We all know we need life insurance, but it can be difficult to determine what type suits our needs the best. How much to get and when, as well as how long to keep it are all questions worth asking. Fortunately, it’s not all that complicated once you understand your options. Often times the right solution presents itself.
There are two main types of life insurance:
1. Term Life Insurance
Term insurance provides a death benefit during a predetermined number of years. The term will vary, but common terms are usually between 5-30 years. For each term offered, premiums are fixed over the lifetime of the agreement. Premiums are calculated based on many factors. Age and current state of health have the heaviest influence.
● A 10-year term policy for someone age 70 years old will be much more expensive than the exact same policy for someone 40 years younger, even with other things being equal. Similarly, two people who are the same age and gender could pay wildly different premium rates if one is obese and smokes and the other is a marathoner.

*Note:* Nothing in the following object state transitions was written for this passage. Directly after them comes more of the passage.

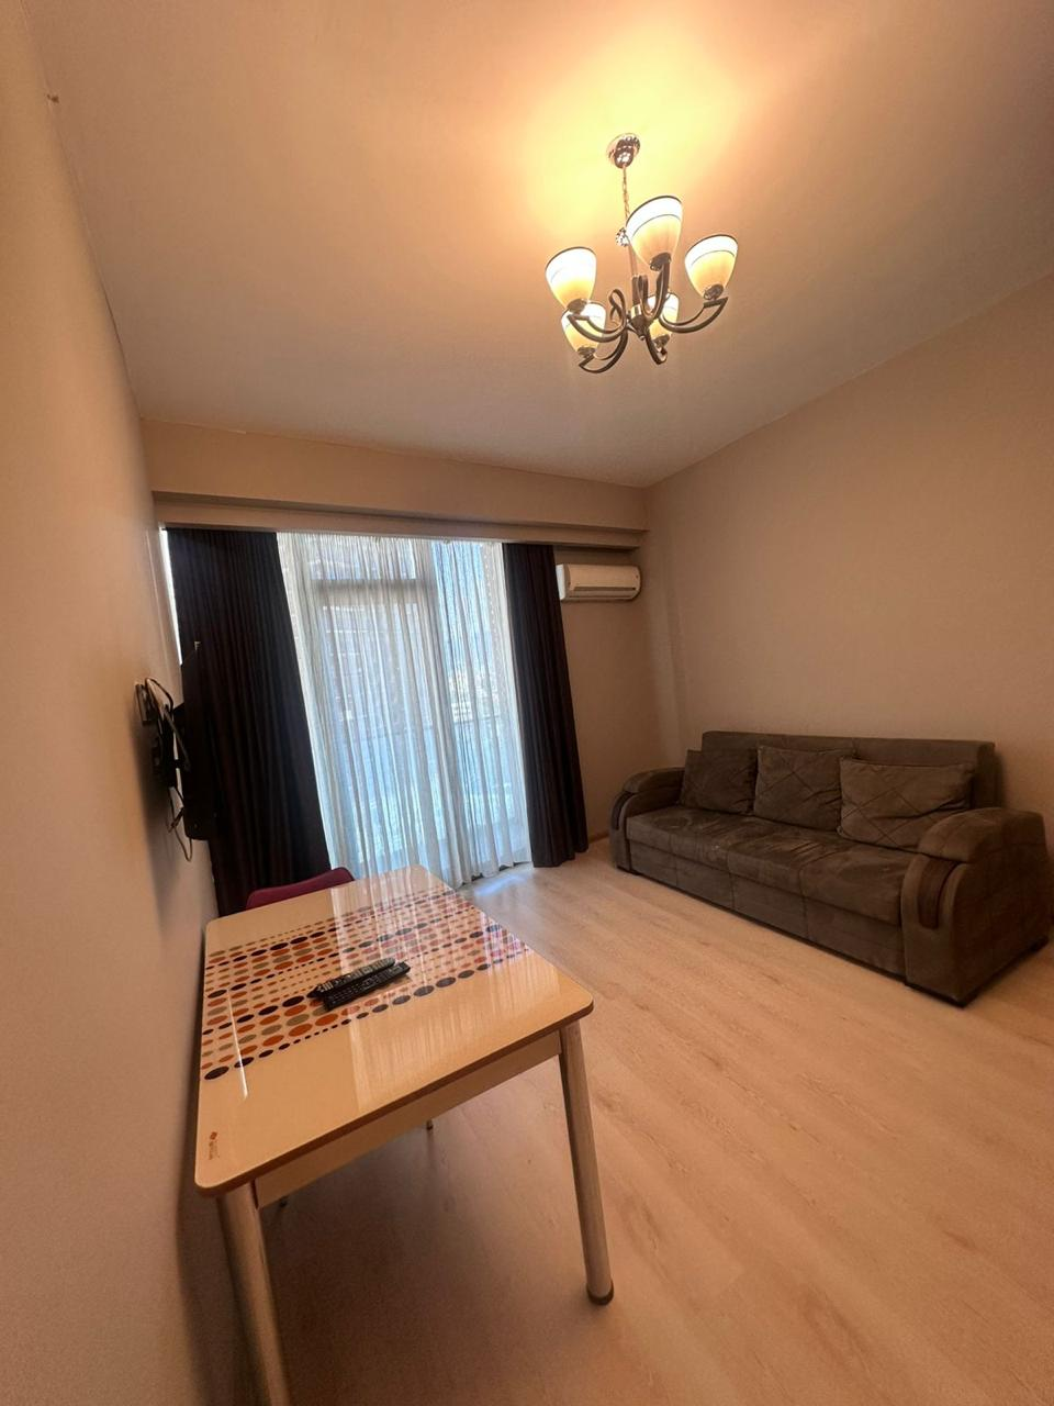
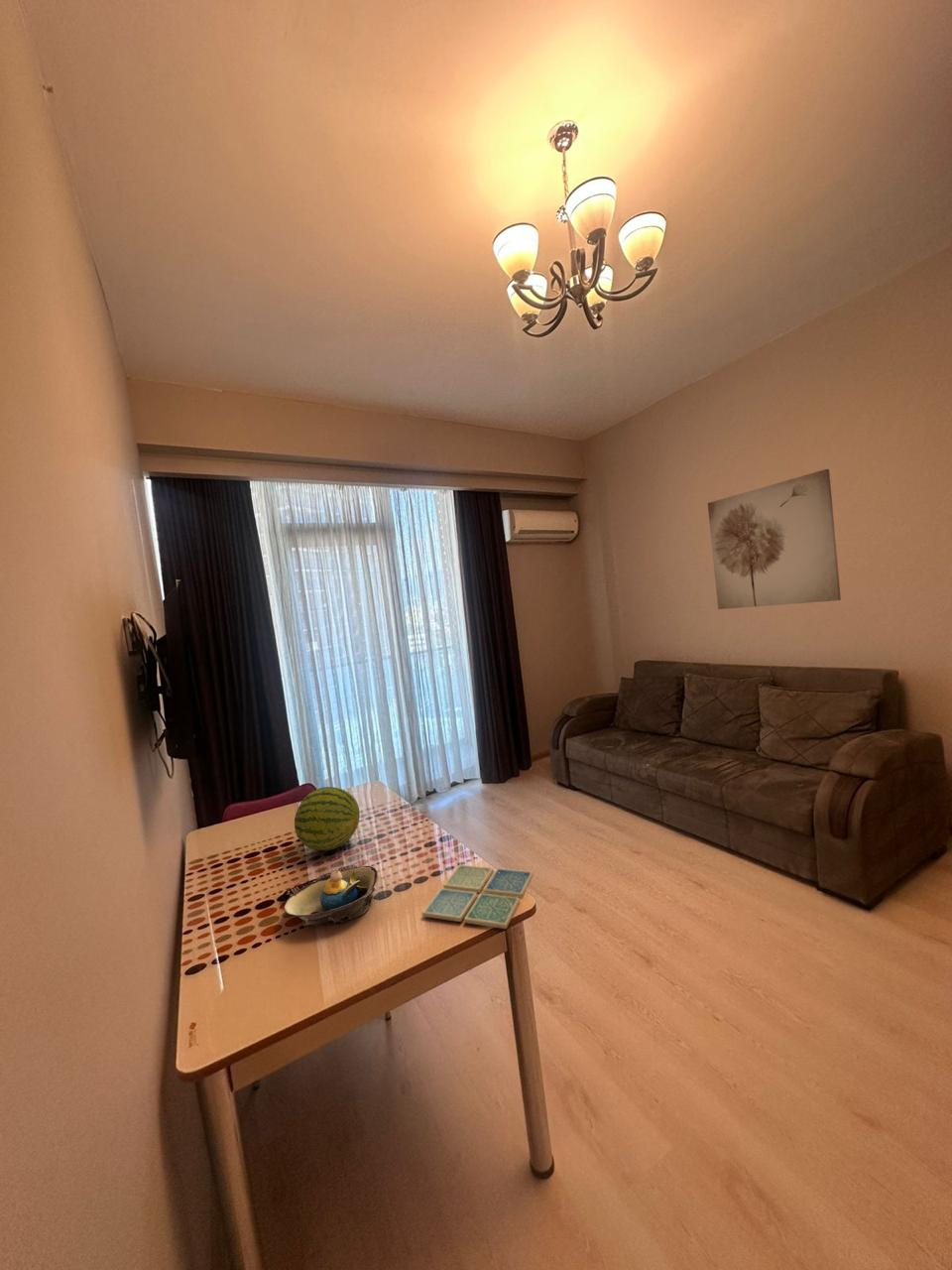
+ decorative bowl [283,864,379,928]
+ fruit [294,786,361,851]
+ wall art [707,468,842,610]
+ drink coaster [421,863,535,930]
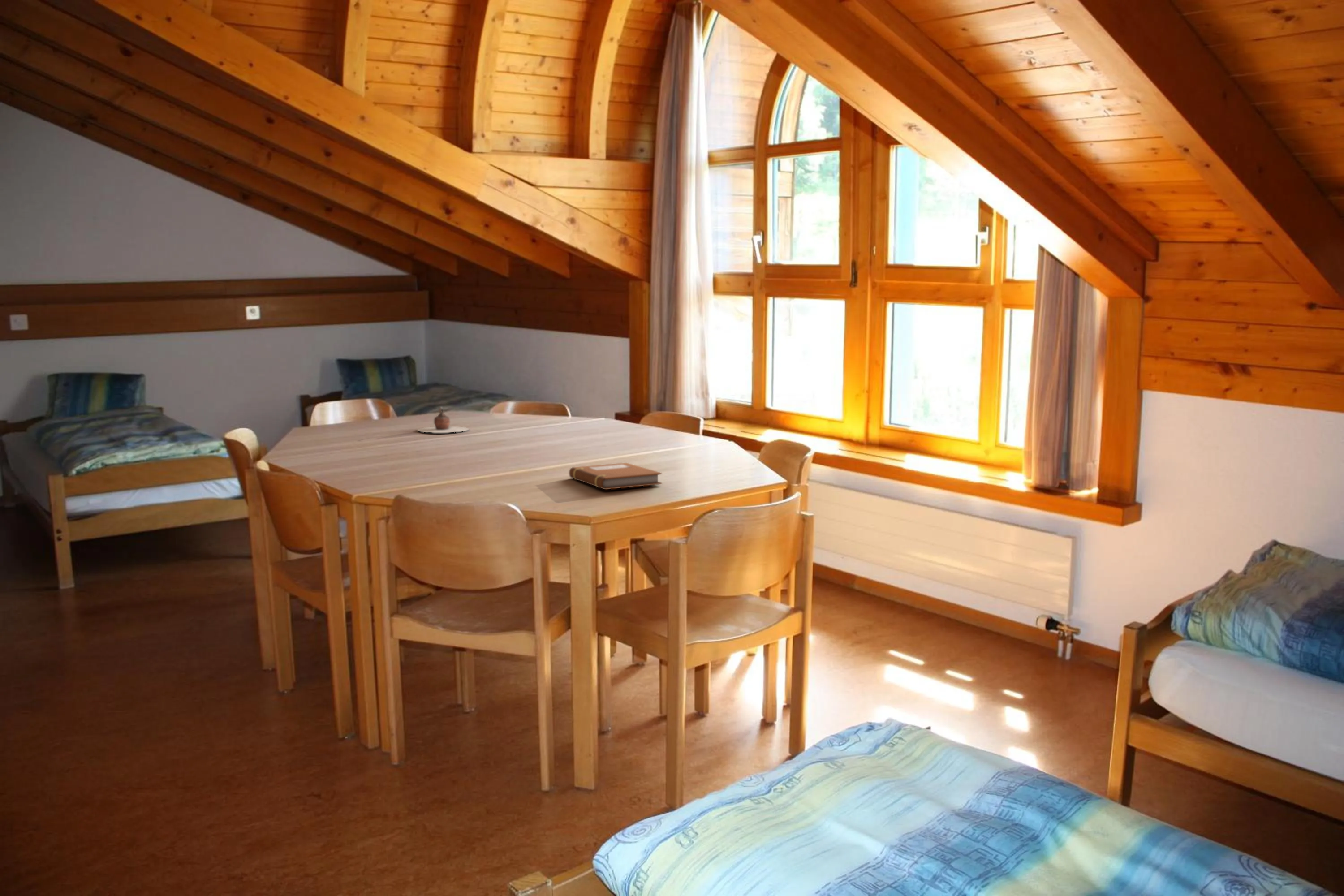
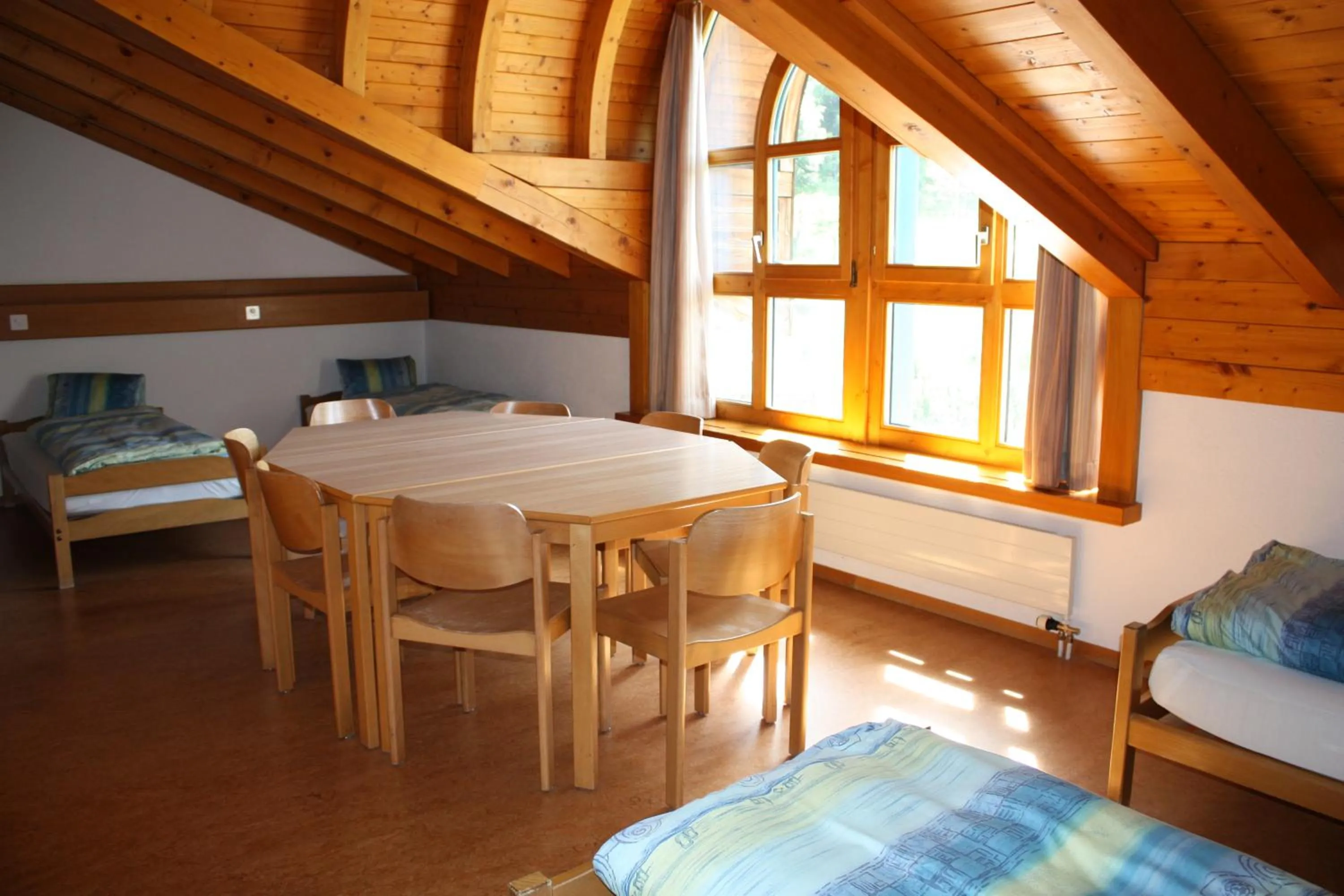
- teapot [417,407,470,433]
- notebook [569,462,662,490]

● Term life insurance is the least expensive type of life insurance on the market. It works just like car insurance; you pay to be covered and when the term ends or you stop paying, the coverage goes away.
2. Whole Life Insurance
Whole life has a death benefit combined with an investment or savings account. This type of life insurance policy covers you until your death. There is no set expiration date as long as you stay current on your premiums. Premiums can be fixed or variable depending on the details of the policy.

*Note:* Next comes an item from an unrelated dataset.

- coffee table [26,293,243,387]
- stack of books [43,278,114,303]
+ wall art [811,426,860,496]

● The premiums are determined based on age, gender, current health, medical history, and more. Whole life policies can have much more in depth up front screening than term policies.
● Whole life is somewhat of a niche product these days. It’s not the optimum financial choice for most folks. While this type of policy does accumulate a cash value over time, the premiums are much more expensive than a comparable term life policy. As a savings vehicle, it isn’t any better than a standard savings account and you can’t easily access the money without penalty.

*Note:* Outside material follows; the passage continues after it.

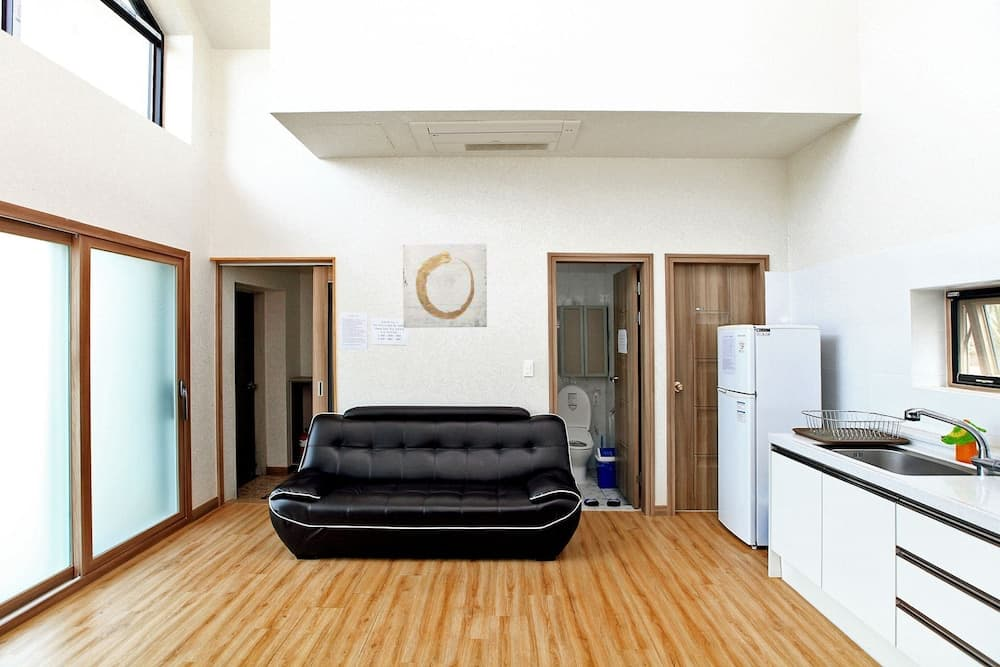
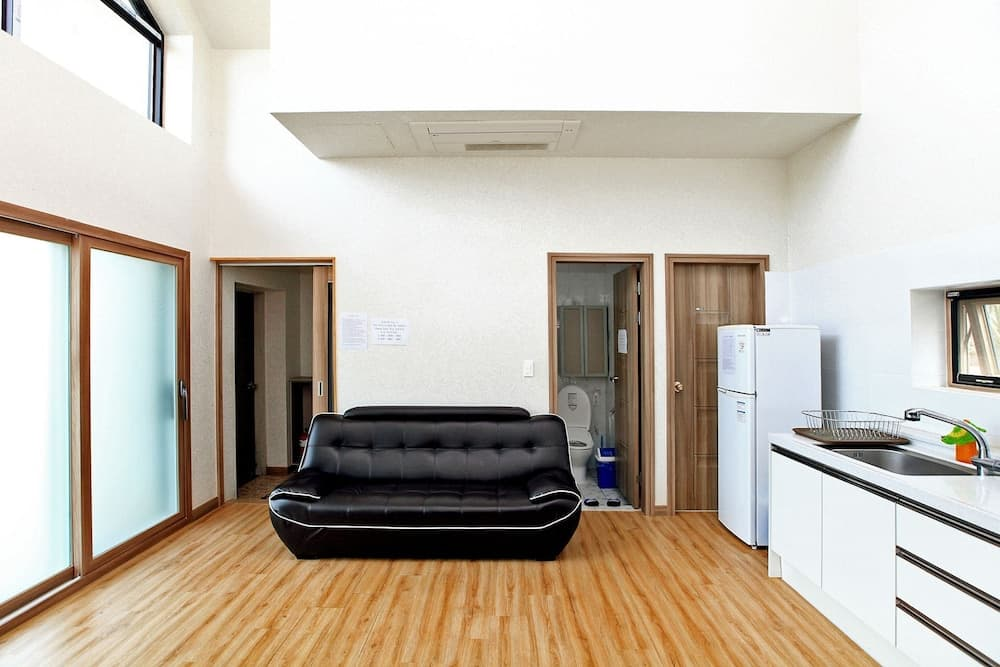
- wall art [402,243,488,329]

● The policyholder can borrow money against the cash value of the policy, but this diminishes the value of the payout until the money is paid back. Most personal finance experts consider whole life insurance a poor choice for most people.
Between term and whole life, there are numerous different policy types, including universal life insurance, last-to-die and first-to-die policies that cover both spouses, and many more. If you understand the basic mechanisms of term and whole life insurance, it will be easy to understand any other type of life insurance your insurance agent may recommend.
Evaluate your insurance needs when life circumstances change:
1. Single with no dependents
Most people in this category do not need life insurance unless they have a substantial business or personal debts. One other exception might be if you’re parents are not well off financially and you want a small policy to pay for potential funeral and burial costs.
2. Recently married
Consider how your spouse would fare without your income. If you don’t have children, you may not need life insurance. However, if you are the primary breadwinner and spouse would likely struggle long-term without your salary, it’s worth considering. If you have a new mortgage, you might have to have enough life insurance to cover the balance owed so that your spouse doesn’t have to sell in a hurry during a down market or while they’re underwater.
3. Expecting a baby
Responsible future parents purchase life insurance if they are able to do so without wrecking their finances. Consider how much coverage it would take to cover your take home pay until your children are at least 18 years old.
● Don’t forget that life insurance payouts are generally not taxed. You don’t necessarily need to cover your entire nominal salary, just what you take home. This will help your family to maintain the same standard of living.
Your options for affordable term life insurance will have run out by now. Hopefully you’re out of debt and living a comfortable retirement, so there isn’t anything your grown children or spouse would need to pay off in the event of your death. Don’t forget about funeral expenses though.
● If you do decide to get permanent insurance to the bitter end, now might be the time to end your premiums and take the cash value from policy.
Few people need life insurance every day of their life, but almost everyone would be wise to consider it at various points in their lifetime. Consider the financial impact to your family and any business partners if you were gone tomorrow.